By presented data, there were much more male than female with SPT patients [4, 11]. We found the same tendency in our study. There were 70% males and 30% females among our patients with second primary cancer, but the survival was significantly better for females. The sex distribution rate was 80% male and 20% female after gastric cancers in the Ikeda patients [1].
When considering all of our 43 patients, the mean interval between the first and second primary tumors was 5.6 years (0.3–20 years), and 63% of LC-as-SPT (40% in the Dechateau study [10]) developed within five years after the first lesion.
Because of the follow-up after malignant tumor treatment, the incidence of early stages in SPTs is frequently high, according to the publications. Among gastric cancer patients, early stage SPTs were diagnosed 91% of metachronous cases [1], and 24.5% of non-SPLC and 53.3% in SPLC groups in the Liu study [4]. The incidence of stage I+II SPLC cases after stage I first primary lung cancer cases was 66% in the Rice study [5]. In our patients, the incidence of early stage (I and II) LC-as-SPTs was 31/43 (72%).
The type of pulmonary resection can be an interesting question in multiple malignant cases, and a little similar to the principles of metastasectomy. In our practice, the rate of the wedge resections was 19% respecting all cases (71% for SPLC, and 8% for non-SPLC patients). For SPLC cases, these data were 38.7% in the Rice study [5] and 6.25% after lobectomies in the Aziz study [12]. Despite the high number of wedge resections in our study, the median survival time was 52 months, while the corresponding survival times in the Rice study was 49 months [5], and 61 months in the Aziz study [12]. We found no significant difference in the 5-year survival rates between the wedge resections (33%) and lobectomy/pneumonectomy (37%) groups. Rea et al. stated, that limited resection in multiple primary lung cancer could be accepted [11].

[Dataset items]
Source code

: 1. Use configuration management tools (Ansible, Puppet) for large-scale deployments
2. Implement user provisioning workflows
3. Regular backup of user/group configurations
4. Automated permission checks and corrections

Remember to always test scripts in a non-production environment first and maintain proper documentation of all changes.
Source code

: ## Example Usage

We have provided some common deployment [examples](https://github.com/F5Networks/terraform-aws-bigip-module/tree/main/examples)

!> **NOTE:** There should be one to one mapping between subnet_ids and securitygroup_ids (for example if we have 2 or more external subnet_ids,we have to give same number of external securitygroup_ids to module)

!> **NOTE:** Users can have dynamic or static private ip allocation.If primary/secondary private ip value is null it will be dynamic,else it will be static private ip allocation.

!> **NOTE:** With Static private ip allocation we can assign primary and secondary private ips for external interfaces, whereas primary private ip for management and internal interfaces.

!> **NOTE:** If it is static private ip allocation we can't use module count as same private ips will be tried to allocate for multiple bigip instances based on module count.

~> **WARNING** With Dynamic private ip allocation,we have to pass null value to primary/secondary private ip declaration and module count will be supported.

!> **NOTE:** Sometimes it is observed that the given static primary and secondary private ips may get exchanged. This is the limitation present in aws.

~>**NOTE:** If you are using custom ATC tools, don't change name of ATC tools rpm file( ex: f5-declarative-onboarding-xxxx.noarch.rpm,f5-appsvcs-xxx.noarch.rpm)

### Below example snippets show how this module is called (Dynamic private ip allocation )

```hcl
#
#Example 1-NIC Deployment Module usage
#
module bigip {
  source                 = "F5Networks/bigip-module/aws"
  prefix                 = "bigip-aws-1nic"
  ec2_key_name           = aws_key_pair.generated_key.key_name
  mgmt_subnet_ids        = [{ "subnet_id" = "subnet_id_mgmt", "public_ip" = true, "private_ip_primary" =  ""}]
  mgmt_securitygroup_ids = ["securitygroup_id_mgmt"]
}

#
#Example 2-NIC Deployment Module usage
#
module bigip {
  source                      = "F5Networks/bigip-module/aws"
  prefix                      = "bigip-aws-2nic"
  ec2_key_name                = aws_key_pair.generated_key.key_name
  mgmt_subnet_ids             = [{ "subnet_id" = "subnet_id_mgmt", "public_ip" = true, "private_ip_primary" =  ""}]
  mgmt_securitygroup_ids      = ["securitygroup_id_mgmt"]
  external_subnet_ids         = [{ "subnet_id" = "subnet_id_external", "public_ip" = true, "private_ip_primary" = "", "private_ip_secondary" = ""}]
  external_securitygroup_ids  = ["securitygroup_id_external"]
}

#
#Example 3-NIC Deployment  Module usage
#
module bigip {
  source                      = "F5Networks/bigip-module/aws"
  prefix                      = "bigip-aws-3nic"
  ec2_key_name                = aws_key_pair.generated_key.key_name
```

## REQUIRED ACTION 1
Decide whether each statement below agrees with the passage on second primary tumors, answering yes or no and quoting the deciding words of the passage. (a) Among the study's patients with second primary cancer, survival was significantly better for males. (b) Across all 43 patients, the mean interval between the first and second primary tumors was 5.6 years. (c) The 5-year survival rate was significantly higher after lobectomy/pneumonectomy than after wedge resection.
## REQUIRED ACTION 2
Print the part of the passage on second primary tumors that begins at the words "When considering all" and stops after the words "the first lesion.".

## ANSWER 1
(a) No: "but the survival was significantly better for females."
(b) Yes: "When considering all of our 43 patients, the mean interval between the first and second primary tumors was 5.6 years (0.3–20 years)"
(c) No: "We found no significant difference in the 5-year survival rates between the wedge resections (33%) and lobectomy/pneumonectomy (37%) groups."

## ANSWER 2
When considering all of our 43 patients, the mean interval between the first and second primary tumors was 5.6 years (0.3–20 years), and 63% of LC-as-SPT (40% in the Dechateau study [10]) developed within five years after the first lesion.